1) You can use the fact that list is a monad:
dup = (=<<) (\x -> replicate x x)
Or in do-notation:
dup xs = do x <- xs; replicate x x; return x
2) For getting only the positive numbers from a list, you can use filter:
filter (>= 0) [1,-1,0,-5,3]
-- [1,0,3]
To get all possible "pairings" you can use either monads or applicative functors:
import Control.Applicative
(,) <$> [1,2,3] <*> [1,2,3]
[(1,1),(1,2),(1,3),(2,1),(2,2),(2,3),(3,1),(3,2),(3,3)]
Of course instead of creating pairs you can generate directly differences when replacing (,) by (-). Now you need to filter again, discarding all zero or negative differences. Then you only need to find the minimum of the list, but I think you can guess the name of that function.

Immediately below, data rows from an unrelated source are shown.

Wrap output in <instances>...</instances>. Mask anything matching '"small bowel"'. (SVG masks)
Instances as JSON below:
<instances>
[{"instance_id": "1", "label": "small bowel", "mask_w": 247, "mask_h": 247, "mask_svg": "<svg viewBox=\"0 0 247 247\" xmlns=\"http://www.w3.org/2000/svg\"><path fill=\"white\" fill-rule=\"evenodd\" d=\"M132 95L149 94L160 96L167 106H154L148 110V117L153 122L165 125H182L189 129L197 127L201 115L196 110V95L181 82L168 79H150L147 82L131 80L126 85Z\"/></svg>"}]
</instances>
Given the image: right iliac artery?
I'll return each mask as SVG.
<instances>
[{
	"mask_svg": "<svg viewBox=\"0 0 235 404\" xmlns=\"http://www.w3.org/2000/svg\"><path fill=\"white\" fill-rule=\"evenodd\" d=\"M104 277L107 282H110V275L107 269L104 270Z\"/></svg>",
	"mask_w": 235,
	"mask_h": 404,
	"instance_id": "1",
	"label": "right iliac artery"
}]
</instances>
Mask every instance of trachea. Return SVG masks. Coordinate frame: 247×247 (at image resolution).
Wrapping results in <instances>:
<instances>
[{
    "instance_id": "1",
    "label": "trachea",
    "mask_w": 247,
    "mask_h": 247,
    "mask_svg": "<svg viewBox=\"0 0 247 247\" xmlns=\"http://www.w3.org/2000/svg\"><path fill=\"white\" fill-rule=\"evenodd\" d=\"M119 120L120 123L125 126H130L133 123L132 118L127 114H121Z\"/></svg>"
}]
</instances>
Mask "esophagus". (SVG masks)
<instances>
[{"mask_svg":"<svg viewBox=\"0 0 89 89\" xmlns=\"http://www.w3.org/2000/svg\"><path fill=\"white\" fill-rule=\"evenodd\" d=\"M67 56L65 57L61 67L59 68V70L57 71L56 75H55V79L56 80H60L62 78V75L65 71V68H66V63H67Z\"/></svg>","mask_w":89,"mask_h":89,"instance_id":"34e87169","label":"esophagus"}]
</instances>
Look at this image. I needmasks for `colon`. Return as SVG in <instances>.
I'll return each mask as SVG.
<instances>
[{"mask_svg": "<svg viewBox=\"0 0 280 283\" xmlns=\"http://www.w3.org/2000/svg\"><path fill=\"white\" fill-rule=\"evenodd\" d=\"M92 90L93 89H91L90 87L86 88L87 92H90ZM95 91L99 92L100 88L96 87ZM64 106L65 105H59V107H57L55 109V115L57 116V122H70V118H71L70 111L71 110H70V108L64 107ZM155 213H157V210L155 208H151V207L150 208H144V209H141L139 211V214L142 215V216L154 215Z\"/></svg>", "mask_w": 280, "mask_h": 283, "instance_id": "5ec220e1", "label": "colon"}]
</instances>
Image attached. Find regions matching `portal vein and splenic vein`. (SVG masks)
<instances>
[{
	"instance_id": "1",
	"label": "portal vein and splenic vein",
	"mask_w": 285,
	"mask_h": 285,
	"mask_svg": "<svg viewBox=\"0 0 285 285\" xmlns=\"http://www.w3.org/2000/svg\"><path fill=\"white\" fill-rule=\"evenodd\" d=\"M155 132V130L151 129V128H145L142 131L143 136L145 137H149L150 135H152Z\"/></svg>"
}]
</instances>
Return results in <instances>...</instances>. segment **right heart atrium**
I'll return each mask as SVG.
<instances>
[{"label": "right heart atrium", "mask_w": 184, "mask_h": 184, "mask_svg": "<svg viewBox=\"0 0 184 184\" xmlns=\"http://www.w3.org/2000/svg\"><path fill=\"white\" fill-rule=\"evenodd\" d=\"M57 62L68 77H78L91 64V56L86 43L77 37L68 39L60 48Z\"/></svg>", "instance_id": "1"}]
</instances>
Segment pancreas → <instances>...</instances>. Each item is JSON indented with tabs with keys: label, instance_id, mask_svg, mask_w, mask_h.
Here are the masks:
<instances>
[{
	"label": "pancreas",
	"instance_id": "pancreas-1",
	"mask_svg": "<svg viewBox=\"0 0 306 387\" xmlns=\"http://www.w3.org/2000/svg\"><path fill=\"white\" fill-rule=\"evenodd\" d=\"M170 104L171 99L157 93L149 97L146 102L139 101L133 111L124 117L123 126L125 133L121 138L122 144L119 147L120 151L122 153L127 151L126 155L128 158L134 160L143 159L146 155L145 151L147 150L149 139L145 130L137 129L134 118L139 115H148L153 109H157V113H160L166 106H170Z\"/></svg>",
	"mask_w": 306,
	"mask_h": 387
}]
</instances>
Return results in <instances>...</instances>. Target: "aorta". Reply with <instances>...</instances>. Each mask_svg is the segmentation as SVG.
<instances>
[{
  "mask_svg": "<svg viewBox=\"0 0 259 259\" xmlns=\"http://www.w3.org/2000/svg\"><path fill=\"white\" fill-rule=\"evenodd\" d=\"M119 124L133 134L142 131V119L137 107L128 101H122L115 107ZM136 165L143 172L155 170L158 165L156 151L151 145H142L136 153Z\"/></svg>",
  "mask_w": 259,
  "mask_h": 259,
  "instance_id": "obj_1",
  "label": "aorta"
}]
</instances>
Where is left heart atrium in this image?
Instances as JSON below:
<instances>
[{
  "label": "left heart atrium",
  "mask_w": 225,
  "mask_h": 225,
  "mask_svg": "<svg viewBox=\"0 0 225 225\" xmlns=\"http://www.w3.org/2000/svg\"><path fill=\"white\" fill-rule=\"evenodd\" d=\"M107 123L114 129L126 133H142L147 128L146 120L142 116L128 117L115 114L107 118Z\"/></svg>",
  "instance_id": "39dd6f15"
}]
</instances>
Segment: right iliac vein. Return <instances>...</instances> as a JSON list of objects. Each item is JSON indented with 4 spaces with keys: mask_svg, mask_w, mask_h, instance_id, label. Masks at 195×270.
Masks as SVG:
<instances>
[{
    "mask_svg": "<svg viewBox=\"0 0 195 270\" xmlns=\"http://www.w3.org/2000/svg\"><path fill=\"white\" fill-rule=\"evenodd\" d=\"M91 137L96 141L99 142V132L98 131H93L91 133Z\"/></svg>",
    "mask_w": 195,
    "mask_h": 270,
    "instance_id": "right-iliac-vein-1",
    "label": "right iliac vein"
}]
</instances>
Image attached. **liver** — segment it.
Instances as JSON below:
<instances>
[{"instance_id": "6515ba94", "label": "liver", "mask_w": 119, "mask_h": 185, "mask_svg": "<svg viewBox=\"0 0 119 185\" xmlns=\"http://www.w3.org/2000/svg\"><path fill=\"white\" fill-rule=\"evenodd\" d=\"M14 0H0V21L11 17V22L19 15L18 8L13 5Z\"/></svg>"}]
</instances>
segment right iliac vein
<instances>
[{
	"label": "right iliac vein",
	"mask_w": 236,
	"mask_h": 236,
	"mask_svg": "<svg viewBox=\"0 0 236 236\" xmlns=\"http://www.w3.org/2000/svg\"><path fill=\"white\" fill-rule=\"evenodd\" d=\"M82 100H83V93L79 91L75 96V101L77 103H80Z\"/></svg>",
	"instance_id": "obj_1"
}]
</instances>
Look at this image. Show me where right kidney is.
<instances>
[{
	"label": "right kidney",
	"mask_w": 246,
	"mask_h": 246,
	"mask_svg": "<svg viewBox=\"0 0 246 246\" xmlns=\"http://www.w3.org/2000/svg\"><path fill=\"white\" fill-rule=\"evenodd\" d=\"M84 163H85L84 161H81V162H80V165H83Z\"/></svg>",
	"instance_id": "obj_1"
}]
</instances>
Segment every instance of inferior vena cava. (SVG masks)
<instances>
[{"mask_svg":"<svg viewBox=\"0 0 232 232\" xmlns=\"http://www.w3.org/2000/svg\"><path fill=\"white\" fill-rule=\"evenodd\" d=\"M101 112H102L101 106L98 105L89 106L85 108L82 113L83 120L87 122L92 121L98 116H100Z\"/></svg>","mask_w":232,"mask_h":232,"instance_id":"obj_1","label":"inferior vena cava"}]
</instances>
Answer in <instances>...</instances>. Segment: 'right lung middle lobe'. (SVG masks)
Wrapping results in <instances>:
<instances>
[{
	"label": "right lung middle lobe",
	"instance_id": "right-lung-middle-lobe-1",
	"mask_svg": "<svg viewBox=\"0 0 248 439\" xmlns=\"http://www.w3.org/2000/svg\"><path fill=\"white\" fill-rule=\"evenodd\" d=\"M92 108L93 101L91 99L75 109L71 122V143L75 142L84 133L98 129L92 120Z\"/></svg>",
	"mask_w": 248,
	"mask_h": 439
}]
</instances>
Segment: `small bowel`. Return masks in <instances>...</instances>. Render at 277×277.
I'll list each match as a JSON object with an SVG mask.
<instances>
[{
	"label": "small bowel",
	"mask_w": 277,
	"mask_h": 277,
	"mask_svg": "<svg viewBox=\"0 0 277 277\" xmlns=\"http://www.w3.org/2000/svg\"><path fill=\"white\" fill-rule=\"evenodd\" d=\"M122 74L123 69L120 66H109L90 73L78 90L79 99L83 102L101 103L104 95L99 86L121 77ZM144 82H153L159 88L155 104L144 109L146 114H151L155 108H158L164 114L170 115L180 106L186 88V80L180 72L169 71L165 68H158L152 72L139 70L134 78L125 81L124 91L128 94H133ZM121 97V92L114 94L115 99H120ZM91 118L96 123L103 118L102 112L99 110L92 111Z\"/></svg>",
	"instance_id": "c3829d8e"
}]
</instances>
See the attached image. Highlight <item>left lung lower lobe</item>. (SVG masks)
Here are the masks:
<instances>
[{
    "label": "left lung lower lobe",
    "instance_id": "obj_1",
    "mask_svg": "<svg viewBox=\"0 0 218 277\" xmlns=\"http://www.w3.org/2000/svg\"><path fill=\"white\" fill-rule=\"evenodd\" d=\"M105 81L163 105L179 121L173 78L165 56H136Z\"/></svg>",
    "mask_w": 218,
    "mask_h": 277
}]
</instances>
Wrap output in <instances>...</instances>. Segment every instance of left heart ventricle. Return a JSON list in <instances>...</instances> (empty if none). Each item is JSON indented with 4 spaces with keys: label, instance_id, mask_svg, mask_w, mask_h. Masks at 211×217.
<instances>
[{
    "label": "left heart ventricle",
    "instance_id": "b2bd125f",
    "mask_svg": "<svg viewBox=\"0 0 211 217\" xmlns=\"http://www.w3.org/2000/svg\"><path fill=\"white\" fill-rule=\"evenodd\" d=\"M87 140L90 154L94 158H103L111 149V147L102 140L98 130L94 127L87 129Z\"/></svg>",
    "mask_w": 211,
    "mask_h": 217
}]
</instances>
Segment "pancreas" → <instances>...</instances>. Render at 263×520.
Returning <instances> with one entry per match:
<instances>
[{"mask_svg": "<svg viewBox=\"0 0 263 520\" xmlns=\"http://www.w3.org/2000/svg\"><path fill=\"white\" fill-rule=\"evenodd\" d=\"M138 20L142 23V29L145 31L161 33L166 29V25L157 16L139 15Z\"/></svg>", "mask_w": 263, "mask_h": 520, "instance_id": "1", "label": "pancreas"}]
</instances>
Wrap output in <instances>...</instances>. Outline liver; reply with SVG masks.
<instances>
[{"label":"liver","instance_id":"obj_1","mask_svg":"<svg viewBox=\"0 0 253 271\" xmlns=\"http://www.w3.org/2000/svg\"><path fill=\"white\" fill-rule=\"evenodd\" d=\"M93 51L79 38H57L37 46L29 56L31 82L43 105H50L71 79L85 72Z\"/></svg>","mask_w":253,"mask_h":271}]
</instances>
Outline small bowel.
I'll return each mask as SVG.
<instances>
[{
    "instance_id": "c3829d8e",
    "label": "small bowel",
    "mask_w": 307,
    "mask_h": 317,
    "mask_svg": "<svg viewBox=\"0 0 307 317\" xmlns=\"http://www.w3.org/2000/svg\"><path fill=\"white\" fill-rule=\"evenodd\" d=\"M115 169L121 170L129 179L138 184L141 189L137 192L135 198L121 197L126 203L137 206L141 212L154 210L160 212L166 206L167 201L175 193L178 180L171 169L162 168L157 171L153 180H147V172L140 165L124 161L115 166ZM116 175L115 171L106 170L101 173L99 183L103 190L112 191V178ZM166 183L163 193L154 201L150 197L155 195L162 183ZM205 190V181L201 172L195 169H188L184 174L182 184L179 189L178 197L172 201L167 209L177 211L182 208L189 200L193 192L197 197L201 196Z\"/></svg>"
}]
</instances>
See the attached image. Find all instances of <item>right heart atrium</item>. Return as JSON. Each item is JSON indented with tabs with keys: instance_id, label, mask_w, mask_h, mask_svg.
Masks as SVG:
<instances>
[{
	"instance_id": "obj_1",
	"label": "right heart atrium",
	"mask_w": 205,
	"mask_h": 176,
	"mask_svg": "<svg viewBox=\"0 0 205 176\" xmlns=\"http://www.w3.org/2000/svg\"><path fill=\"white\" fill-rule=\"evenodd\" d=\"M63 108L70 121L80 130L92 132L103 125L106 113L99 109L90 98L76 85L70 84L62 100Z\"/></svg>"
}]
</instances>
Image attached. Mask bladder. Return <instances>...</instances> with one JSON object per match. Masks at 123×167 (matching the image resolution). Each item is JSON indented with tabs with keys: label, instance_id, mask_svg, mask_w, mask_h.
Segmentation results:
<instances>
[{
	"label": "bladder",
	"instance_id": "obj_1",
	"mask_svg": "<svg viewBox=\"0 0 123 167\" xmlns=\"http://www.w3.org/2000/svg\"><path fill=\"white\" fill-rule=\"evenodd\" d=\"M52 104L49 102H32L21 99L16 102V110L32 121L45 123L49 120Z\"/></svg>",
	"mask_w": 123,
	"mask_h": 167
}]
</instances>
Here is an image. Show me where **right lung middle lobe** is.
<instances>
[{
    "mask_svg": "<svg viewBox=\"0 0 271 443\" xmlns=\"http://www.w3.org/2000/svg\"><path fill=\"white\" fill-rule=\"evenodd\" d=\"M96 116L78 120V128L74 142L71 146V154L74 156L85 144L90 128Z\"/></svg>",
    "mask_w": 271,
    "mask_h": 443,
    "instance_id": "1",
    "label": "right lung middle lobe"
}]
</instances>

Here, this should do the trick:
dup [] = []
dup (x:xs) = (replicate x x) ++ (dup xs)
We define dup recursively: for empty list it is just an empty list, for a non empty list, it is a list in which the first x elements are equal to x (the head of the initial list), and the rest is the list generated by recursively applying the dup function. It is easy to prove the correctness of this solution by induction (do it as an exercise).
Now, lets analyze your initial solution:
duplicate1 xs = x*x ++ duplicate1 xs
The first mistake: you did not define the list pattern properly. According to your definition, the function has just one argument - xs. To achieve the desired effect, you should use the correct pattern for matching the list's head and tail (x:xs, see my previous example). Read up on pattern matching.
But that's not all. Second mistake: x*x is actually x squared, not a list of two values. Which brings us to the third mistake: ++ expects both of its operands to be lists of values of the same type. While in your code, you're trying to apply ++ to two values of types Int and [Int].
As for the second task, the solution has already been given.